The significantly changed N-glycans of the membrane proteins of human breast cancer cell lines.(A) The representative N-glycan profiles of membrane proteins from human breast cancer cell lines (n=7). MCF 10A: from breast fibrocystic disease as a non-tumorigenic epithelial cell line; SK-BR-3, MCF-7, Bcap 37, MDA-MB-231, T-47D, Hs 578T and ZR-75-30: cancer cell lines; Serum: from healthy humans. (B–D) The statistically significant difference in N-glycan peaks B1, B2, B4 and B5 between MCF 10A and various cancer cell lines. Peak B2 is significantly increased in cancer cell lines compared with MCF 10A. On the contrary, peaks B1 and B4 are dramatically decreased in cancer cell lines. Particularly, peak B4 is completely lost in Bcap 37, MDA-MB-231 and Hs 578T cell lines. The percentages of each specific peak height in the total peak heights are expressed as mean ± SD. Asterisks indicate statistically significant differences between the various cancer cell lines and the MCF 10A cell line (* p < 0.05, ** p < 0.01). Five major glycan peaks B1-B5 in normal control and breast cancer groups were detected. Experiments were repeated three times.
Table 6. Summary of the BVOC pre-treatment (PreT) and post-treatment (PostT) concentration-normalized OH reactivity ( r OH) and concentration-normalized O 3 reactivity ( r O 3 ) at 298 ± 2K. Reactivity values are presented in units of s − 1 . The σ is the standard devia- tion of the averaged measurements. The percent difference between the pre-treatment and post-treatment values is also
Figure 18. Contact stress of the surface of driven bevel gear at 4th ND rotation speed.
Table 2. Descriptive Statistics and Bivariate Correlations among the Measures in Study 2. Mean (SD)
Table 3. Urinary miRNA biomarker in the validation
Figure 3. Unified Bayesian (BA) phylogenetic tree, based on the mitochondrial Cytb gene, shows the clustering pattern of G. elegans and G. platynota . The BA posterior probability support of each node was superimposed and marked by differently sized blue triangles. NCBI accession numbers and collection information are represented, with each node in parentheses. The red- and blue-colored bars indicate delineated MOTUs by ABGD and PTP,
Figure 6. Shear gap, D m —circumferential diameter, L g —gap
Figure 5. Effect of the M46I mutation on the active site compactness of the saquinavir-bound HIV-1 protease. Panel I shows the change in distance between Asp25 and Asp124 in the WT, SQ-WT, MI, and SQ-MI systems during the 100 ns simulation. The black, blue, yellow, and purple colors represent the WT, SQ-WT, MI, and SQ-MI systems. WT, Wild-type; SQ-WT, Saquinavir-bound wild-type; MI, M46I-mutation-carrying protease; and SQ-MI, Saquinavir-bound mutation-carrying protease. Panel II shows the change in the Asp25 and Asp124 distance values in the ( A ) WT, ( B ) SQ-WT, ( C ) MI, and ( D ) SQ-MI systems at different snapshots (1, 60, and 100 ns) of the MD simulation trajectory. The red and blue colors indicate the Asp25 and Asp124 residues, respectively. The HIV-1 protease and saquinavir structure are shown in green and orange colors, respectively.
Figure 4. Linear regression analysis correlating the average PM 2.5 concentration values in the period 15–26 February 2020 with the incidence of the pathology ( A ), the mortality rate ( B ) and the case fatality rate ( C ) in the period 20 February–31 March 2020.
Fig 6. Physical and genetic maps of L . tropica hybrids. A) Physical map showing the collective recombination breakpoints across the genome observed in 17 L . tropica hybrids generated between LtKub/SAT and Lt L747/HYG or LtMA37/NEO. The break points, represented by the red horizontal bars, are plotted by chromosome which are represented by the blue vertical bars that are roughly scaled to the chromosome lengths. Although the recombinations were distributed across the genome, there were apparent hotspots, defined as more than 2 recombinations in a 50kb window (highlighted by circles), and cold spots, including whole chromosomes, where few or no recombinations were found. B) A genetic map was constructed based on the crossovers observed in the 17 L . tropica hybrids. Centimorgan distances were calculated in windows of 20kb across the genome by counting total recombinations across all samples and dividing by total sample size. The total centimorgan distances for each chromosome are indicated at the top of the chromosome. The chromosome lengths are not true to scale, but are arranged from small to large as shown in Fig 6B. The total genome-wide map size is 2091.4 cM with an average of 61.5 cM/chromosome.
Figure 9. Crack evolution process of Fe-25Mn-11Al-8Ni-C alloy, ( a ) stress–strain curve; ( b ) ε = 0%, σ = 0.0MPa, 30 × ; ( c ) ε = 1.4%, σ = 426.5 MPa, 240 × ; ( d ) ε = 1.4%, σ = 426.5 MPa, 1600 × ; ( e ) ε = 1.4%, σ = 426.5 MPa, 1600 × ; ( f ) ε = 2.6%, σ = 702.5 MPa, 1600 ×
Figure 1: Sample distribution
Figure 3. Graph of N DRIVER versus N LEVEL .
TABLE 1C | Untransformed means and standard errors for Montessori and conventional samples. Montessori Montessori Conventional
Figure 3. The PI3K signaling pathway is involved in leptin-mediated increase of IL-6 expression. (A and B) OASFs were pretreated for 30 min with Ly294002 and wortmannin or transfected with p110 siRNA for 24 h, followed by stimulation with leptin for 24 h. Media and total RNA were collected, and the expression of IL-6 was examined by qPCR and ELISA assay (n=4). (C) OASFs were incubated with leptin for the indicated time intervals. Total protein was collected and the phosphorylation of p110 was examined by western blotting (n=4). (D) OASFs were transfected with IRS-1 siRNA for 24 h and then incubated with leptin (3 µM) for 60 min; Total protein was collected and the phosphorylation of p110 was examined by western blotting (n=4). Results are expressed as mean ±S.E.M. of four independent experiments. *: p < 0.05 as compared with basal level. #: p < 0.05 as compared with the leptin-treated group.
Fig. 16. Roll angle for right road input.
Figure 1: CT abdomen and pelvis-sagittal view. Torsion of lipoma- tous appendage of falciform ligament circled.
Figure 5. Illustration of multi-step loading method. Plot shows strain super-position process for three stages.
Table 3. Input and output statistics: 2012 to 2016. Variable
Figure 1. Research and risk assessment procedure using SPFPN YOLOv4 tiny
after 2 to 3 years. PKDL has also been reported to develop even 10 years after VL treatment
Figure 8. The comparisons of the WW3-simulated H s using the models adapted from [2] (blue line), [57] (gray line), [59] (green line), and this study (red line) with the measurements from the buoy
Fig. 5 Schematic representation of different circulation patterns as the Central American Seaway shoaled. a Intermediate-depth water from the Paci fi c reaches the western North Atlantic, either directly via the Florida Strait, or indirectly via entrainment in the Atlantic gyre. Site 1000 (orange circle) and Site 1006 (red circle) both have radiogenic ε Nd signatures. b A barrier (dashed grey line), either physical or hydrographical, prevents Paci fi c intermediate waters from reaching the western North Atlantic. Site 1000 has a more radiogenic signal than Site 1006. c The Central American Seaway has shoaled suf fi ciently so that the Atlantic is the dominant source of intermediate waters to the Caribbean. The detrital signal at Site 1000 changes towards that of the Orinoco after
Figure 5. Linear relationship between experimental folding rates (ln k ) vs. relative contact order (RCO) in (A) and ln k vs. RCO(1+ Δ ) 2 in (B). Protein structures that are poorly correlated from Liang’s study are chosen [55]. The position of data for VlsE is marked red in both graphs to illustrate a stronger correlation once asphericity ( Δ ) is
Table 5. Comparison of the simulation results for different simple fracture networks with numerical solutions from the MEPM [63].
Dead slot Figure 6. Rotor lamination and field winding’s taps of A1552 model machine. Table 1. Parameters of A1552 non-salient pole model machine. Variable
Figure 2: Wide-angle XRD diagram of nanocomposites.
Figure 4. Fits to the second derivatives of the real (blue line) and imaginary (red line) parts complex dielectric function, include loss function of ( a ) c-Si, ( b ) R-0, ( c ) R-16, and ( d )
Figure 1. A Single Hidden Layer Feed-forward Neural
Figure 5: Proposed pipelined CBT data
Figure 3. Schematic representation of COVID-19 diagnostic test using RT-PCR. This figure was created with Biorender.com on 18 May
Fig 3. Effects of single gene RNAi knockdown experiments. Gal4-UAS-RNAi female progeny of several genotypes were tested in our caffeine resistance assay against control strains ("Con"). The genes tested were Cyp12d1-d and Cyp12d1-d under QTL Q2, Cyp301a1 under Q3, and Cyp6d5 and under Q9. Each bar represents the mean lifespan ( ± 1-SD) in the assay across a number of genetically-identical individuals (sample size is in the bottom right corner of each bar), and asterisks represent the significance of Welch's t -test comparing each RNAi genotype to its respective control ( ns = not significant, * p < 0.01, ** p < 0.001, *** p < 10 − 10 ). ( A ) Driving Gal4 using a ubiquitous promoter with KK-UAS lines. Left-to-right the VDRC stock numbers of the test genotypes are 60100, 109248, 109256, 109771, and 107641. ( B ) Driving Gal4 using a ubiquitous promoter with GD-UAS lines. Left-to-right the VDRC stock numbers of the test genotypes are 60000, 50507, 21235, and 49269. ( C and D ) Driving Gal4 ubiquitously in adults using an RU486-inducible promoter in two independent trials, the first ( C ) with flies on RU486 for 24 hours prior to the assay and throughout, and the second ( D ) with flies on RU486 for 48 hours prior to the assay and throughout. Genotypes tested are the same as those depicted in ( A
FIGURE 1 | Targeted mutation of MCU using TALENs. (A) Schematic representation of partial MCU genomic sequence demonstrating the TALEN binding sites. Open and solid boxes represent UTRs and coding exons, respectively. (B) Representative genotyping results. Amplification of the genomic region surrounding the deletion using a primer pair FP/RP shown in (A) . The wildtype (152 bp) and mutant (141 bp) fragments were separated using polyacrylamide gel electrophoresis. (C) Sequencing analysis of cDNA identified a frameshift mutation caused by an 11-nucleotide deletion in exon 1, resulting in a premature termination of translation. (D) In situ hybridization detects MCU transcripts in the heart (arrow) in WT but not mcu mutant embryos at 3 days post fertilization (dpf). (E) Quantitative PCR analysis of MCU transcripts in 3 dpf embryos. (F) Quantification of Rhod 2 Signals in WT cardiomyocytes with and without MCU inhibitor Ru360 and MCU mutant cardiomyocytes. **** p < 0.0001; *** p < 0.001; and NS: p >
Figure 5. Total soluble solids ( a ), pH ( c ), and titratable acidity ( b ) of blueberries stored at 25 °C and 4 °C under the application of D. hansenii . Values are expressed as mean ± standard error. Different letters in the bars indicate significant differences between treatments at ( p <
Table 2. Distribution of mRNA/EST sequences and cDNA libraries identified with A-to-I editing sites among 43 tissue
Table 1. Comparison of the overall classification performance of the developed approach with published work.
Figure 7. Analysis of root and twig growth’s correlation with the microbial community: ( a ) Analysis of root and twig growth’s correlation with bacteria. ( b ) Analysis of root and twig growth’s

◇ ◇ ◇ ◇ ◇ ◇ ◇

▸ What to work on:
Return a copy of every line in the records that includes the string "after".

▸ Result of this exercise:
after 2 to 3 years. PKDL has also been reported to develop even 10 years after VL treatment
Fig. 5 Schematic representation of different circulation patterns as the Central American Seaway shoaled. a Intermediate-depth water from the Paci fi c reaches the western North Atlantic, either directly via the Florida Strait, or indirectly via entrainment in the Atlantic gyre. Site 1000 (orange circle) and Site 1006 (red circle) both have radiogenic ε Nd signatures. b A barrier (dashed grey line), either physical or hydrographical, prevents Paci fi c intermediate waters from reaching the western North Atlantic. Site 1000 has a more radiogenic signal than Site 1006. c The Central American Seaway has shoaled suf fi ciently so that the Atlantic is the dominant source of intermediate waters to the Caribbean. The detrital signal at Site 1000 changes towards that of the Orinoco after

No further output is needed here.